__ACTIVITY__. Copy out every line below word for word, but leave the pictures out of your answer.

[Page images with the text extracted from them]
+ + +
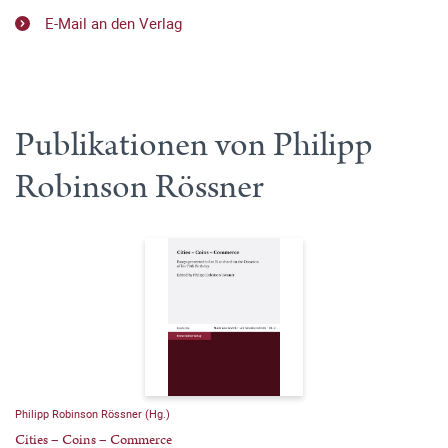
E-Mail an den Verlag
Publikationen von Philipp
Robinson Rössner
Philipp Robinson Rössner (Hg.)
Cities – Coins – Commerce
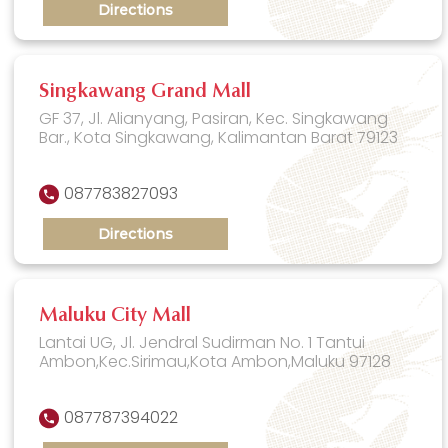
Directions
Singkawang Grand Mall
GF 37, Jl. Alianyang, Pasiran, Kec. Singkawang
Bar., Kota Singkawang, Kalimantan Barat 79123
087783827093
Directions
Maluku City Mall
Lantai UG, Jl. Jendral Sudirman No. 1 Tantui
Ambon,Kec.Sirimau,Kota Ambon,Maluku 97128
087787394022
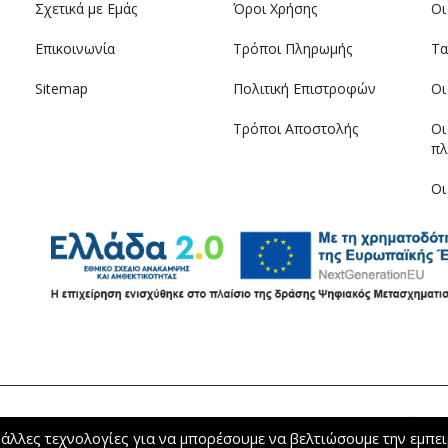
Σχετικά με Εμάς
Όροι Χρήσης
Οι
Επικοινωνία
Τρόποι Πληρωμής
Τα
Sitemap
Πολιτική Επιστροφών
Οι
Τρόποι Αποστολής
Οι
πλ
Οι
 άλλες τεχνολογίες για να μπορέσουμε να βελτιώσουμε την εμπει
+ + +
__OUTPUT BELOW__.
E-Mail an den Verlag
Publikationen von Philipp
Robinson Rössner
Philipp Robinson Rössner (Hg.)
Cities – Coins – Commerce
Directions
Singkawang Grand Mall
GF 37, Jl. Alianyang, Pasiran, Kec. Singkawang
Bar., Kota Singkawang, Kalimantan Barat 79123
087783827093
Directions
Maluku City Mall
Lantai UG, Jl. Jendral Sudirman No. 1 Tantui
Ambon,Kec.Sirimau,Kota Ambon,Maluku 97128
087787394022
Σχετικά με Εμάς
Όροι Χρήσης
Οι
Επικοινωνία
Τρόποι Πληρωμής
Τα
Sitemap
Πολιτική Επιστροφών
Οι
Τρόποι Αποστολής
Οι
πλ
Οι
 άλλες τεχνολογίες για να μπορέσουμε να βελτιώσουμε την εμπει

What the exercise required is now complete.